Dianndra Roberts is the Senior Publishing Coordinator for the Royal College of Psychiatrists (RCPsych). During her time at the RCPsych, she founded the African and Caribbean Forum and joined the RCPsych Equality Task force. In 2021 Dianndra was appointed co-Chair of the ISMTE DEI Advisory Council and has presented sessions on diversity, equity, inclusion and allyship.


9 Thoughts on "What Have You Done for DEIA Lately?"

Dianndra, thank you for this post and all that you do for marginalized communities in scholarly publishing. I agree wholeheartedly that DEIA efforts should be viewed as continual rather than a series of check marks and that actions mean much more than words.

I agree with you, Tony and Dianndra! Thank you, both! I appreciate you both and your continued tireless efforts to bring about the needed change.

Thank you Tony and Chhavi for your continued support and work to change the industry. It means a lot to me.

Keeping DEIA in front of us every day is so important. Thank you for rolling up your insights from 2022. Elevating this work as part of conference programs is a great thing… when people bring the conversations into their organizations.
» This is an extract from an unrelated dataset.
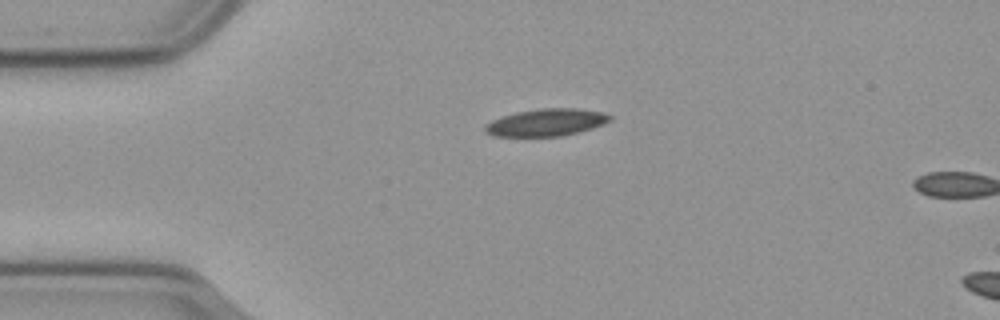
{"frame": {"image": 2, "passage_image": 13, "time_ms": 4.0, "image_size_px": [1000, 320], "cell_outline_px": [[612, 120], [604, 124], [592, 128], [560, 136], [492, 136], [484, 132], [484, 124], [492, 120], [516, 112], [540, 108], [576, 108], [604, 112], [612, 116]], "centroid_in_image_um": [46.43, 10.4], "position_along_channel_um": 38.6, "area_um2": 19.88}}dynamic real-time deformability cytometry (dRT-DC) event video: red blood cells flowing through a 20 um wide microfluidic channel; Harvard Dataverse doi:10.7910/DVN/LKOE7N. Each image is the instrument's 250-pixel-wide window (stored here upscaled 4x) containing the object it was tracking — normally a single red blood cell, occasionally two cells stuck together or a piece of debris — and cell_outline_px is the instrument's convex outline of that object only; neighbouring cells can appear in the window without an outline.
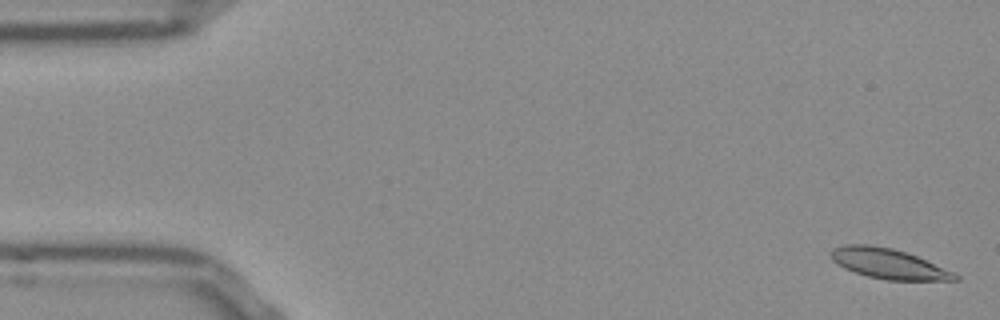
{"species": "Egyptian fruit bat (a non-hibernating species)", "species_latin": "Rousettus aegyptiacus", "temperature_condition": "room temperature", "stored_images_in_passage": 13, "camera_frame_rate_fps": 3000, "um_per_image_px": 0.085, "frame": {"image": 1, "passage_image": 2, "time_ms": 0.333, "image_size_px": [1000, 320], "cell_outline_px": [[960, 280], [888, 280], [868, 276], [844, 268], [832, 260], [828, 252], [832, 248], [848, 244], [868, 244], [892, 248], [916, 256], [956, 272], [960, 276]], "centroid_in_image_um": [75.53, 22.41], "position_along_channel_um": 9.5, "area_um2": 21.79}}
In 2023, C4DISC is sponsoring an industry-wide look at Workplace Equity. We will follow up the original 2018 survey that benchmarked demographics and perceptions around topics of DEI. By the end of this year, we’ll see whether there are real and perceived changes for the better…or worse. By then, I hope there will also be some justice for the families of Keenan Anderson and Tyre Nichols. Say their names.

Agreed; thank you for sharing these updates, Anne! There’s much that still needs to be done. The upcoming Workplace Equity survey will help us assess the changes to make the scholarly publishing space more equitable 🙏

Thank you Anne, I look forward to the update from C4DISC and I appreciate all the work done by C4DISC to date. I can only hope we get justice for Keenan Anderson, Tyre Nichols and those who have since lost their lives in brutal conditions.

and then more news today out of Richmond, VA… you’re right to point out the brutality doesn’t stop.

Apologies it took me18 days to read this post; long reading queue! Just back from ER&L 2023 and a thorough walk through the exhibit space and through the event and presentation spaces made clear our hiring across the industry has not changed in the past three years. DEIB initiatives will have “worked” and have “teeth” when the faces in our gatherings reflect the faces in our broad society and when the performance measures across our organizations penalize leaders for not making their organizations reflect the broader society.

Agreed David, thanks for taking the time to read. We do need to see a change in the faces of the industry to change how we are taking on DEIB and I encourage the industry and organisations in it to hold themselves accountable with what is and isn’t working.